Performance Issues - Releated to ROC & NES

book

Article ID: 186122

calendar_today

Updated On:

Products

CA Release Automation - Release Operations Center (Nolio) CA Release Automation - DataManagement Server (Nolio)

Issue/Introduction

Our one customer raised a few pointers related to the Performance of ROC Console & NES.

1. They currently have an Active-Passive setup for NAC & at times the Console/Functions are slow. Hence they are checking for any Performance improvement advice on the NAC. Is it possible to run Active-Active.

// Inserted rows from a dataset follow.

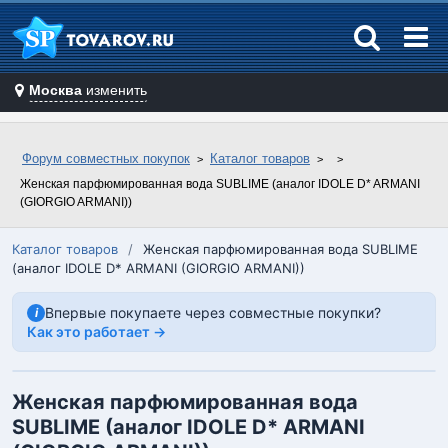
Москва
изменить
Форум совместных покупок
Каталог товаров
Женская парфюмированная вода SUBLIME (аналог IDOLE D* ARMANI
(GIORGIO ARMANI))
Каталог товаров
/
Женская парфюмированная вода SUBLIME
(аналог IDOLE D* ARMANI (GIORGIO ARMANI))
Впервые покупаете через совместные покупки?
i
Как это работает →
Женская парфюмированная вода
SUBLIME (аналог IDOLE D* ARMANI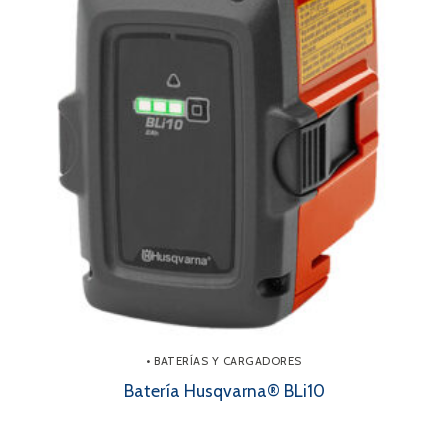
• BATERÍAS Y CARGADORES
Batería Husqvarna® BLi10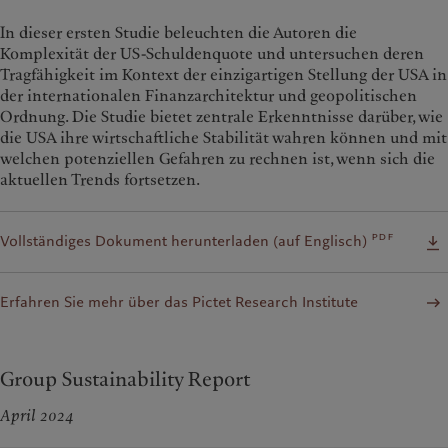
In dieser ersten Studie beleuchten die Autoren die
Komplexität der US-Schuldenquote und untersuchen deren
Tragfähigkeit im Kontext der einzigartigen Stellung der USA in
der internationalen Finanzarchitektur und geopolitischen
Ordnung. Die Studie bietet zentrale Erkenntnisse darüber, wie
die USA ihre wirtschaftliche Stabilität wahren können und mit
welchen potenziellen Gefahren zu rechnen ist, wenn sich die
aktuellen Trends fortsetzen.
pdf
Vollständiges Dokument herunterladen (auf Englisch)
Erfahren Sie mehr über das Pictet Research Institute
Group Sustainability Report
April 2024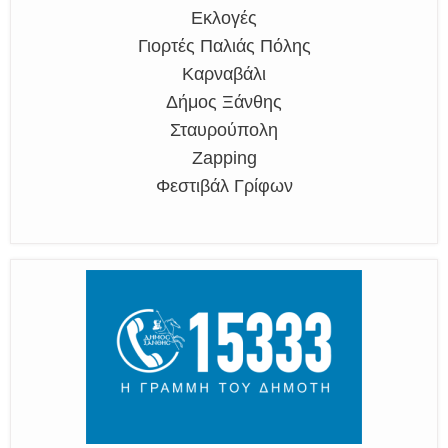
Εκλογές
Γιορτές Παλιάς Πόλης
Καρναβάλι
Δήμος Ξάνθης
Σταυρούπολη
Zapping
Φεστιβάλ Γρίφων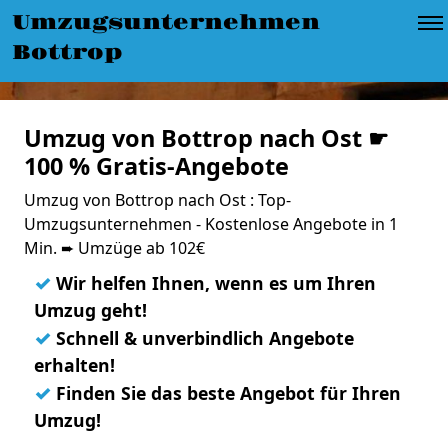
Umzugsunternehmen
Bottrop
Umzug von Bottrop nach Ost ☛
100 % Gratis-Angebote
Umzug von Bottrop nach Ost : Top-
Umzugsunternehmen - Kostenlose Angebote in 1
Min. ➨ Umzüge ab 102€
✓
Wir helfen Ihnen, wenn es um Ihren
Umzug geht!
✓
Schnell & unverbindlich Angebote
erhalten!
✓
Finden Sie das beste Angebot für Ihren
Umzug!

2. Also at the NES level - they have some slowness when the number of concurrent jobs exceeds 30. Is there any way to setup - queuing (or) another mechanism to counter this issue ?

Environment

Release : 6.6

Component : CA RELEASE AUTOMATION CORE

Resolution

Please find answer to above queries.


1: Release Automation as a product only support Active-Passive configuration as of now and I am not sure if there is currently plans for active-active NAC setup. However the very reason of UI being slow, I think this belongs to performance category of product which deals more around how many concurrent users, releases etc can be handle by system at specific point of time, which I think customer can report case-by-case basis and we can investigate on the same as I don't believe High Availability of NAC resolve it because slowness may be observed from execution perspective i.e. carried out by Agents.

2: High availability/load-balancing at NES: I don't think as per design we support any sort of load balancing, HA or delegation of jobs at execution server level. I think the slowness they observed is more around complexity of processes customer is having which may require a revisit. As from RA product perspective we have certain benchmarks w.r.t how many EPS (events per second) handle in parallel, parallel execution etc. 

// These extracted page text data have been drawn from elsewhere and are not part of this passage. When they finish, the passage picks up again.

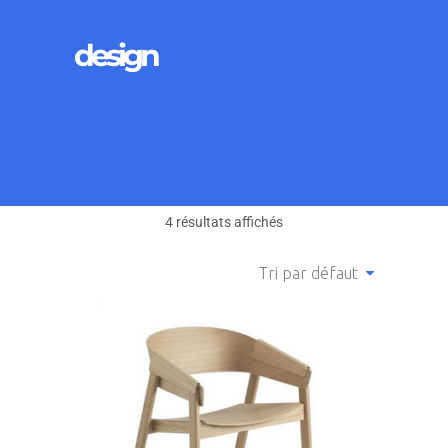
design
4 résultats affichés
Tri par défaut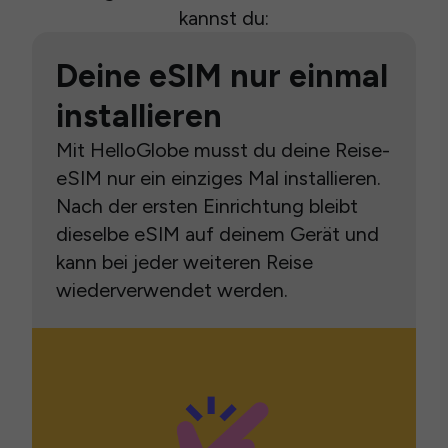
kannst du:
Deine eSIM nur einmal
installieren
Mit HelloGlobe musst du deine Reise-
eSIM nur ein einziges Mal installieren.
Nach der ersten Einrichtung bleibt
dieselbe eSIM auf deinem Gerät und
kann bei jeder weiteren Reise
wiederverwendet werden.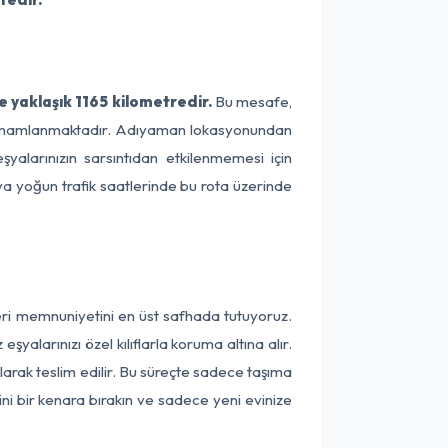
 yaklaşık 1165 kilometredir.
Bu mesafe,
ede tamamlanmaktadır. Adıyaman lokasyonundan
yalarınızın sarsıntıdan etkilenmemesi için
eya yoğun trafik saatlerinde bu rota üzerinde
eri memnuniyetini en üst safhada tutuyoruz.
alarınızı özel kılıflarla koruma altına alır.
larak teslim edilir. Bu süreçte sadece taşıma
ini bir kenara bırakın ve sadece yeni evinize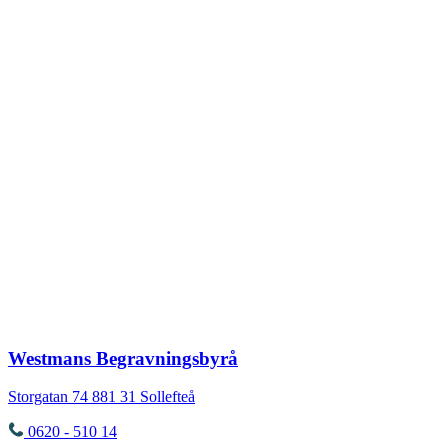
Westmans Begravningsbyrå
Storgatan 74
881 31
Sollefteå
0620 - 510 14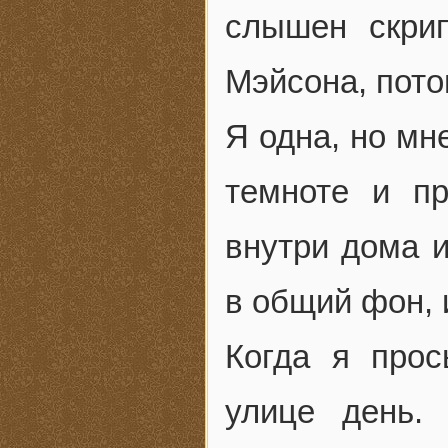
слышен скри
Мэйсона, пото
Я одна, но мн
темноте и п
внутри дома и
в общий фон, 
Когда я прос
улице день.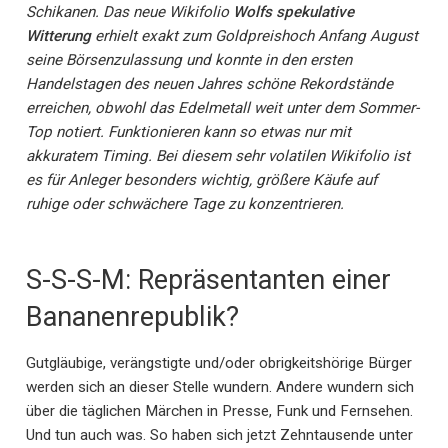
Schikanen. Das neue Wikifolio
Wolfs spekulative
Witterung
erhielt exakt zum Goldpreishoch Anfang August
seine Börsenzulassung und konnte in den ersten
Handelstagen des neuen Jahres schöne Rekordstände
erreichen, obwohl das Edelmetall weit unter dem Sommer-
Top notiert. Funktionieren kann so etwas nur mit
akkuratem Timing. Bei diesem sehr volatilen Wikifolio ist
es für Anleger besonders wichtig, größere Käufe auf
ruhige oder schwächere Tage zu konzentrieren.
S-S-S-M: Repräsentanten einer
Bananenrepublik?
Gutgläubige, verängstigte und/oder obrigkeitshörige Bürger
werden sich an dieser Stelle wundern. Andere wundern sich
über die täglichen Märchen in Presse, Funk und Fernsehen.
Und tun auch was. So haben sich jetzt Zehntausende unter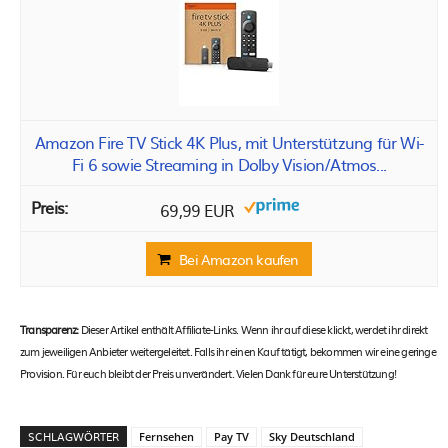
Amazon Fire TV Stick 4K Plus, mit Unterstützung für Wi-
Fi 6 sowie Streaming in Dolby Vision/Atmos...
69,99 EUR
Bei Amazon kaufen
Transparenz:
Dieser Artikel enthält Affiliate-Links. Wenn ihr auf diese klickt, werdet ihr direkt
zum jeweiligen Anbieter weitergeleitet. Falls ihr einen Kauf tätigt, bekommen wir eine geringe
Provision. Für euch bleibt der Preis unverändert. Vielen Dank für eure Unterstützung!
SCHLAGWÖRTER
Fernsehen
Pay TV
Sky Deutschland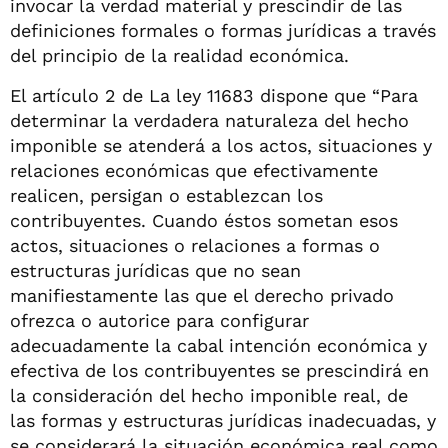
invocar la verdad material y prescindir de las
definiciones formales o formas jurídicas a través
del principio de la realidad económica.
El artículo 2 de La ley 11683 dispone que “Para
determinar la verdadera naturaleza del hecho
imponible se atenderá a los actos, situaciones y
relaciones económicas que efectivamente
realicen, persigan o establezcan los
contribuyentes. Cuando éstos sometan esos
actos, situaciones o relaciones a formas o
estructuras jurídicas que no sean
manifiestamente las que el derecho privado
ofrezca o autorice para configurar
adecuadamente la cabal intención económica y
efectiva de los contribuyentes se prescindirá en
la consideración del hecho imponible real, de
las formas y estructuras jurídicas inadecuadas, y
se considerará la situación económica real como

In the part of load-balancing among NESes, there's an algorithm sending agents to seek another NES when the number of agents connected to it exceeds some limit (350 by default, warn-capacity/capacity). This aims to spread the agents through the net of NESes, in some sort it is balancing the load. 

However, with respect to both point above, I think we have already addressed some of the issues around performance improvement in 6.7 and we believe customer moving to this version and in case see performance impact we need to log them as cases so that we can investigate further on same and identify actual root cause. Please find list of fixes already part of GA version 6.7. 

  1. Automation Studio Permission page performance improvement
  2. Agent Management page performance improvement
  3. Java-level deadlock leading to 200 blocked Tomcat AJP threads
  4. Deserialization vulnerability fixed
  5. Performance improvement for user group retrieval
  6. DB Index Improvements [basic_parameter].[parent_id]
  7. ROC action -  "Create Step" - performance is improved for the creation of steps during the creation of the deployment and the pre-deployment stage
  8. General performance improvements


However, if still there is a recurrence observed after upgrading to 6.7, to do a next step toward understanding the cause of their slow down, we might want to check out their actual (not just configured or assumed) topology.